Dessert was banana sundae, made with a duo of roasted banana and chocolate ice-cream and topped with walnuts. I felt it was a very ‘grownup’ version of an ice-cream parlour favourite, and perfect in the hot early Autumn weather. Ian said his banana ice-cream utilised some ultra sweet bananas that an old man sold at the markets; he grew them high up in the hills of Hualian, and were unlike any other bananas he had ever tasted. The bananas (and ice-cream) were indeed very sweet, while the chocolate ice-cream was rich and velvety, a result perhaps of the Miaoli-sourced cream with 38 per cent milk fat.

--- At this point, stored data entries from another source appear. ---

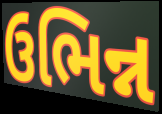
ઉભિન્ન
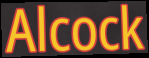
Alcock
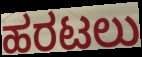
ಹರಟಲು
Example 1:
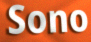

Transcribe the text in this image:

Sono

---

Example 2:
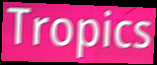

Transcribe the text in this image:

Tropics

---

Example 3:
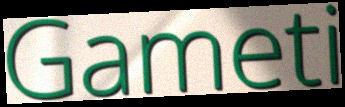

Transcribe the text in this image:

Gameti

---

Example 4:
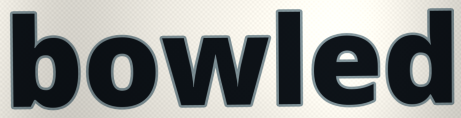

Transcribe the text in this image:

bowled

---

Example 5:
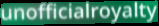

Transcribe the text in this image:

unofficialroyalty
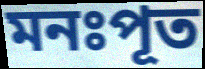
মনঃপূত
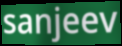
sanjeev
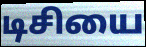
டிசியை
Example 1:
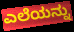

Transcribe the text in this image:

ಎಲೆಯನ್ನು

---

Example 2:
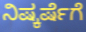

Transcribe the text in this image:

ನಿಷ್ಕರ್ಷೆಗೆ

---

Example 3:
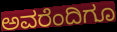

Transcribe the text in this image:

ಅವರೆಂದಿಗೂ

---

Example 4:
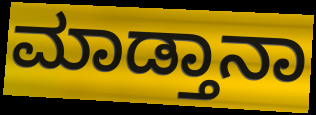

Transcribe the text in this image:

ಮಾಡ್ತಾನಾ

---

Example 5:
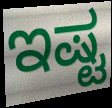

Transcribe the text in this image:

ಇಷ್ಟ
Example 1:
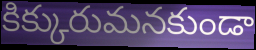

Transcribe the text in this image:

కిక్కురుమనకుండా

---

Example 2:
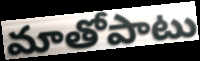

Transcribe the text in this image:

మాతోపాటు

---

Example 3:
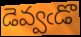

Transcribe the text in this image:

డెవ్వఁడొ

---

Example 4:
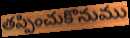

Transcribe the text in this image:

తప్పించుకొనుము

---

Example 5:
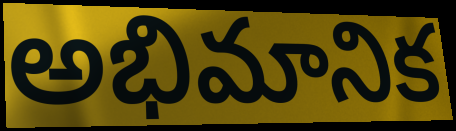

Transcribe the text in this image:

అభిమానిక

Ian’s Table is only five minutes’ drive from Shoufeng Railway Station, yet when you are there it feels like you are miles from civilisation. The physical address is 68 Siwei Road, Fengli Village, Shoufeng (l花蓮縣壽豐鄉豐裡村四維路68號), but Ian suggests ringing ahead as most GPS systems direct guests to the local Earth God temple. For reservations – or directions – phone ahead on 0928559091 or 0926148007. Or visit the Ian’s Table Facebook page.
Our visit to Ian’s Table was the perfect way to celebrate our anniversary. We have our share of ups and downs, of disappointments and communication breakdowns and breakthroughs. The anniversary meal was an opportunity to celebrate our blessings, and the event will undoubtedly become part of the rich tapestry of our married memories.